Lerntext
Hier ist der Klimawandel nicht Hintergrund, sondern Auslöser. Der Roman bedient sich der Mechanismen des Wissenschaftsthrillers – und bringt damit komplexe Klimathemen in ein populäres Format.
Lange und Thiele, die starke Hintergründe in der Wissenschafts-kommunikation haben, zeigen, wie eng Klima und Biosicherheit verflochten sind. Ihr Stil ist weniger poetisch als bei Lunde, weniger ironisch als bei Boyle, aber gerade darin liegt seine Stärke: Er vermittelt Wissen über reale Risiken, ohne auf Fachsprache zu bestehen. Ich bin kein typischer Thriller-Leser, aber dieser hat mich gepackt und tatsächlich auch unterhalten, auch wenn dieser Begriff in diesem Zusammenhang etwas deplatziert klingt.
Erzählkunst und Aktivismus
Alle vier Bücher bewegen sich entlang derselben Linie: Sie wollen berühren – und zugleich aufklären. Doch wann kippt die Balance? Wann wird Kunst zu Agitation, wann wird Engagement zur Ästhetik?
Vielleicht ist das die eigentliche Gratwanderung der Climate Fiction, zwischen Neutralität und Mission.
Manche AutorInnen lösen das durch Humor, andere durch poetische Distanz. Wieder andere – wie Robinson – durch moralischen Ernst. Gemeinsam ist ihnen, dass sie versuchen, LeserInnen nicht nur zum Nachdenken, sondern zum Fühlen zu bringen. Denn erst daraus entsteht Handlungsbereitschaft.
Was bewirkt Climate Fiction?
Romane werden den CO₂-Ausstoß nicht senken. Aber sie können etwas anderes: Sie können Vorstellungen verändern.
Sie machen sichtbar, was sonst unsichtbar bleibt.
Sie schaffen emotionale Nähe zu globalen Prozessen.
Sie übersetzen Wissen in Bilder und Schicksale.
Und sie entwerfen Zukünfte, in denen Hoffnung nicht naiv, sondern notwendig ist.
Man könnte allerdings auch vermuten, dass Menschen, die überhaupt lesen, und zwar auch noch Bücher, ganze, lange Bücher, dass diese Menschen von vornherein zur Blase der Aufgeklärten, der Klimabewussten gehören. Und dass andererseits diejenigen, die am liebsten den Kopf weiter in den Sand stecken, die lieber Beschwichtigungen und Ausreden hören wollen, dann - wenn überhaupt - andere Bücher zur Hand nehmen.
Das Motto muss hier wieder einmal heissen: Trotzdem!

Lernmaterial

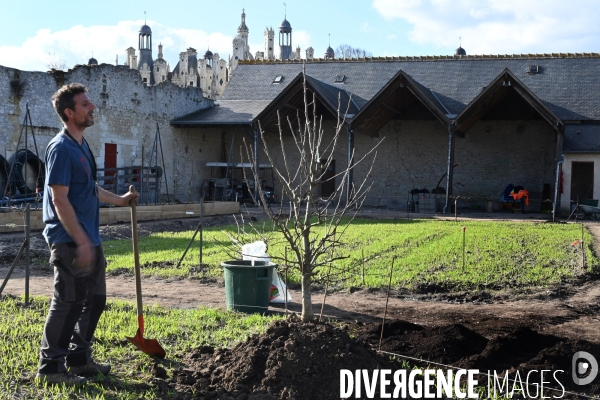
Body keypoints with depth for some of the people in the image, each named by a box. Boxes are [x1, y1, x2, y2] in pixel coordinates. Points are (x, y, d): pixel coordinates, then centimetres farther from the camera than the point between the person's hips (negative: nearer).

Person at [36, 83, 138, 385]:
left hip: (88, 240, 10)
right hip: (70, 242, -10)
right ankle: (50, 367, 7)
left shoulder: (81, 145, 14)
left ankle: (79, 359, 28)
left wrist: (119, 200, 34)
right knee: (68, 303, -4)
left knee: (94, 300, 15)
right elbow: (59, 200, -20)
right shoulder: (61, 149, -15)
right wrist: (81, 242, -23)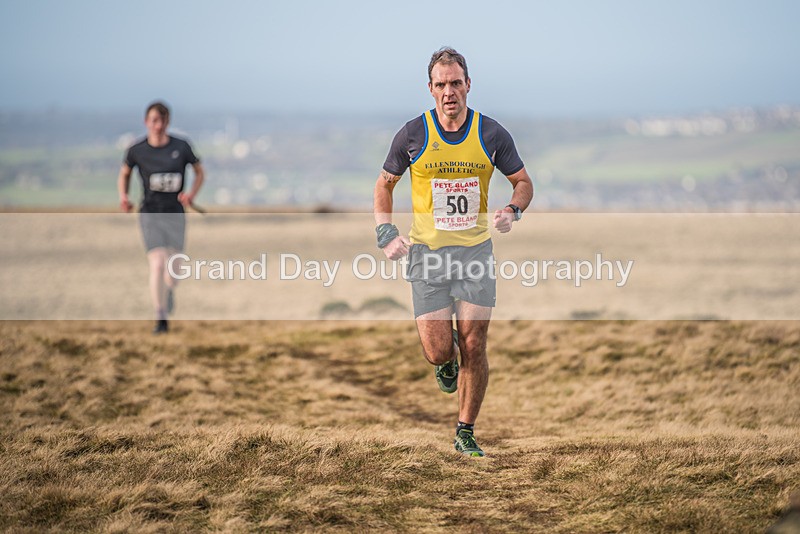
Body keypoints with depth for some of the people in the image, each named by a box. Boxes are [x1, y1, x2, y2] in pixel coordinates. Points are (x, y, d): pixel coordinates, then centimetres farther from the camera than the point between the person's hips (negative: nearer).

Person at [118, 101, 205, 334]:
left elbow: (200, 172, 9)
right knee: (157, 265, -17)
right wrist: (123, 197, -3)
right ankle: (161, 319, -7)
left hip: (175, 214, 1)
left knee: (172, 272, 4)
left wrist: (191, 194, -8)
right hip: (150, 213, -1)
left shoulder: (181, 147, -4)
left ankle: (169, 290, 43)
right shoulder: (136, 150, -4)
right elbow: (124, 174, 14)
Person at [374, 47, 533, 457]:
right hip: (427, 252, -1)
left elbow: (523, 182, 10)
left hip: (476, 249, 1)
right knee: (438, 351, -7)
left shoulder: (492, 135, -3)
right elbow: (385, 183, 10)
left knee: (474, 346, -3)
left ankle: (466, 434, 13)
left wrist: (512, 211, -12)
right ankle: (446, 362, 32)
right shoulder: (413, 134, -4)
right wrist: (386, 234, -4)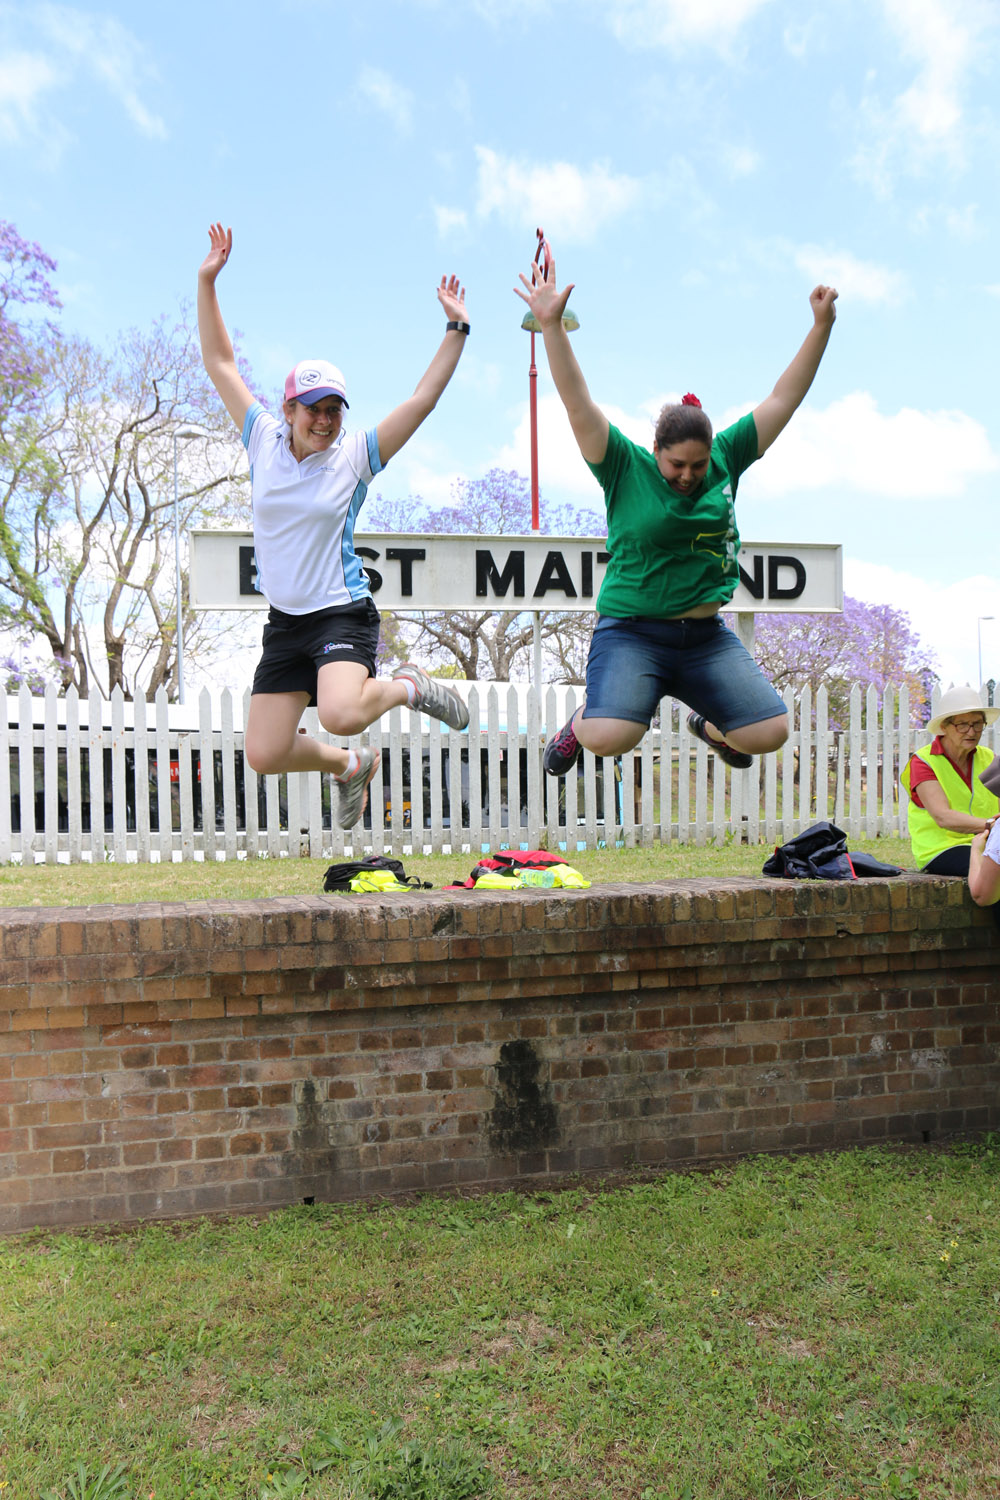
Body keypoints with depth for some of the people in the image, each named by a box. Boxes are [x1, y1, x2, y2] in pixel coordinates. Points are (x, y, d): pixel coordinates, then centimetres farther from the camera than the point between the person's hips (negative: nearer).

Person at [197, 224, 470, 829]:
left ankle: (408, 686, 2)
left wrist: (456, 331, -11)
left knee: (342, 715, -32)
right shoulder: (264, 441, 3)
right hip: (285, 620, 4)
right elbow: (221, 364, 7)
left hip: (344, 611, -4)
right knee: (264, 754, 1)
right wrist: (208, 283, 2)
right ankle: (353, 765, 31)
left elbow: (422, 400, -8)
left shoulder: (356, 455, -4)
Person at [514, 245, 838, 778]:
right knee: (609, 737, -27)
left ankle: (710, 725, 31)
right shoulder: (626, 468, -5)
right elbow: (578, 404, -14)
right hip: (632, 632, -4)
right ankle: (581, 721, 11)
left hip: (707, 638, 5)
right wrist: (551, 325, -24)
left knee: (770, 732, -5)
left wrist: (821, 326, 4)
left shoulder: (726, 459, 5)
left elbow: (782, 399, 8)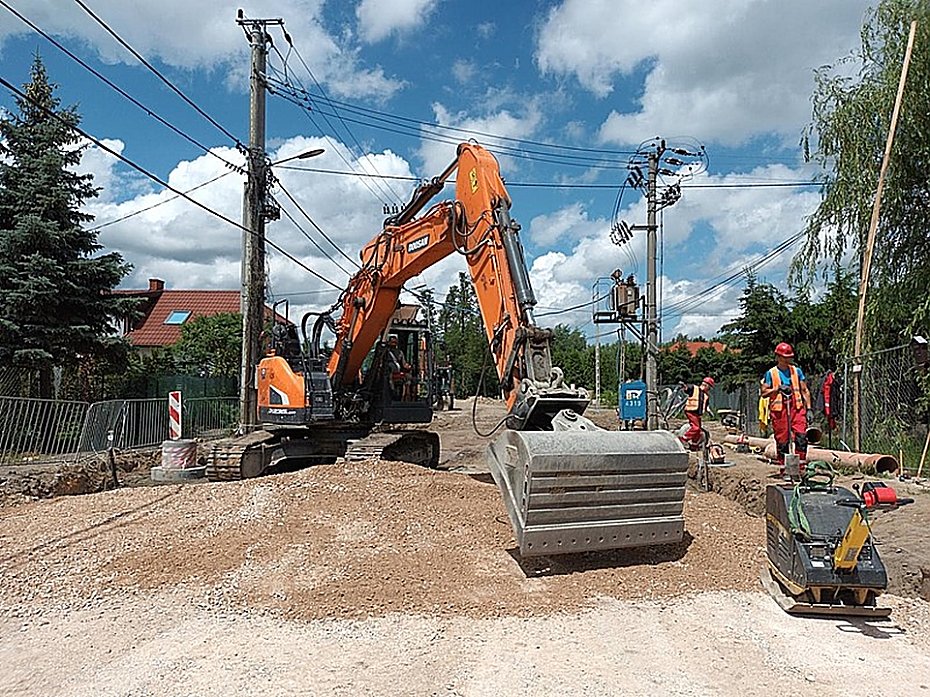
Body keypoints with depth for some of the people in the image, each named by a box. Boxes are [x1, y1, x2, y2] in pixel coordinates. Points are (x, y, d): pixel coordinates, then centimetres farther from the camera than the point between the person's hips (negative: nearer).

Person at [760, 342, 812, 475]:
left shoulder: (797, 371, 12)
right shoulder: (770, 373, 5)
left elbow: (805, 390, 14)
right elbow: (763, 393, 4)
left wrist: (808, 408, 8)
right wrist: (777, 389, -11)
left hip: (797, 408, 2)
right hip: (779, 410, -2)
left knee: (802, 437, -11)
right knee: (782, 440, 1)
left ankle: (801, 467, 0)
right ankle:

Arbeitsauftrag A
Wodurch lösen laut Lerntext Autorinnen und Autoren wie Robinson die Gratwanderung der Climate Fiction?
Arbeitsauftrag B
Geben Sie aus dem Lerntext alles von „Manche AutorInnen lösen“ bis hinunter zu „daraus entsteht Handlungsbereitschaft.“ wortgetreu wieder.
Arbeitsauftrag C
Fassen Sie den Absatz des Lerntexts, der mit „Manche AutorInnen lösen das“ beginnt, in Stichpunkten kürzer zusammen.
Verwenden Sie ausschließlich den Lerntext.

Antwortfeld A
Durch moralischen Ernst.

Antwortfeld B
Manche AutorInnen lösen das durch Humor, andere durch poetische Distanz. Wieder andere – wie Robinson – durch moralischen Ernst. Gemeinsam ist ihnen, dass sie versuchen, LeserInnen nicht nur zum Nachdenken, sondern zum Fühlen zu bringen. Denn erst daraus entsteht Handlungsbereitschaft.

Antwortfeld C
- Manche AutorInnen lösen die Gratwanderung durch Humor, andere durch poetische Distanz, wieder andere wie Robinson durch moralischen Ernst.
- Gemeinsam ist ihnen, dass sie LeserInnen nicht nur zum Nachdenken, sondern zum Fühlen bringen wollen.
- Erst daraus entsteht Handlungsbereitschaft.